Un sort d'immobilisation. Inefficace sur lui. La surprise le frappa si fort qu'il ne put parer son poing qui s'écrasa sur son nez. Avant qu'il ne tombe, Gad l'attrapa par la gorge et le fixa droit dans les yeux. Ce pathétique sorcier tremblait, comme tous avant leur mort. Il venait de comprendre que, bien que dépourvu de magie, Gad le dominait.

— Tu n'as plus de sorts en réserve ? ricana-t-il.

Un sourire de défi éclaira son visage et un murmure s'échappa de ses lèvres. Aussitôt, Gad bondit en arrière et la foudre s'abattit au sol dans un grondement assourdissant.

— Bien essayé ! rugit Gad.

Ce gosse était possédé par Mazak, il le sentait. Le sorcier n'était pas encore revenu à lui, mais il débordait de puissance magique au point où il l'énervait.

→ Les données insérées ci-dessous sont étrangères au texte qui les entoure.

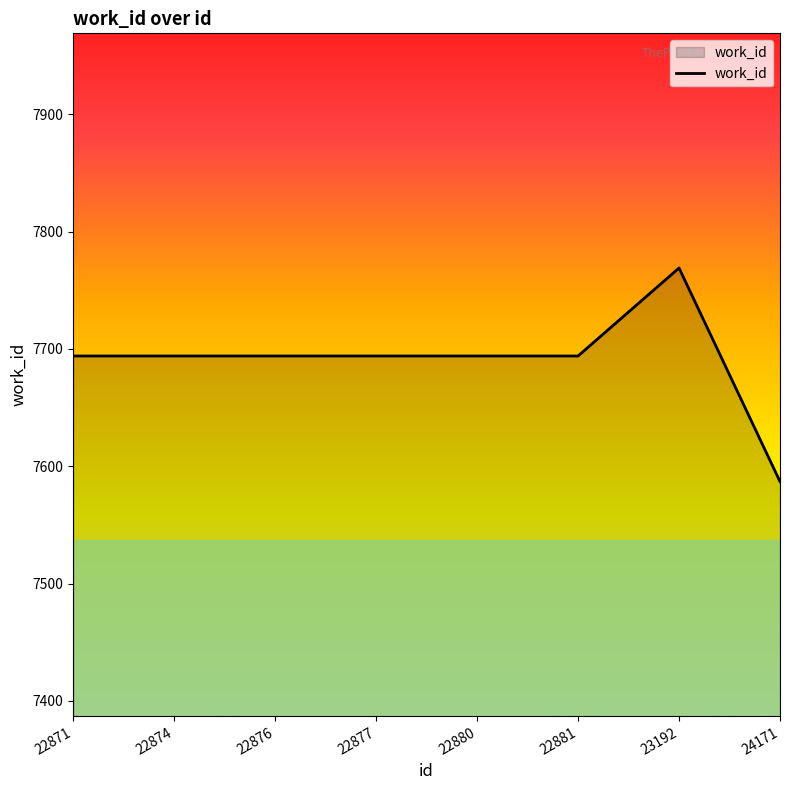

What is the sum of all values?

61520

La plupart auraient abandonné. Et lui, il bombardait le sol d'éclairs aveuglants. Gad volait entre les assauts, sa détermination le poussait à survivre. Un éclair le frappa. Puis un autre ; il hurla. Et encore un autre ; la rage détonna en lui. Malgré la douleur, il l'atteignit. Le garçon pâlit. L'épée s'abattit sur lui avec une telle violence qu'elle brisa son bouclier, coupa sa peau et trancha le sol. En sang, en larmes, il s'effondra au sol.

— Dépêche-toi de le soigner ! ordonna Gad à l'attention de sa sœur.

Sans hésiter, en sanglots et terrifiée, elle courut vers lui.

— Iaoruhi.

Gad jura. Une des raisons de sa haine envers la magie provenait des sorts contre nature. Soigner n'importe quelle blessure relevait de l'aberration, tout comme ceux qui s'essayaient à la nécromancie. Il la voyait trembler et grimacer alors qu'elle absorbait sa douleur. Douleur si forte qu'une fois son frère cicatrisé, elle s'évanouit.

— Soit je t'assomme, soit tu viens, lui dit-il furieux.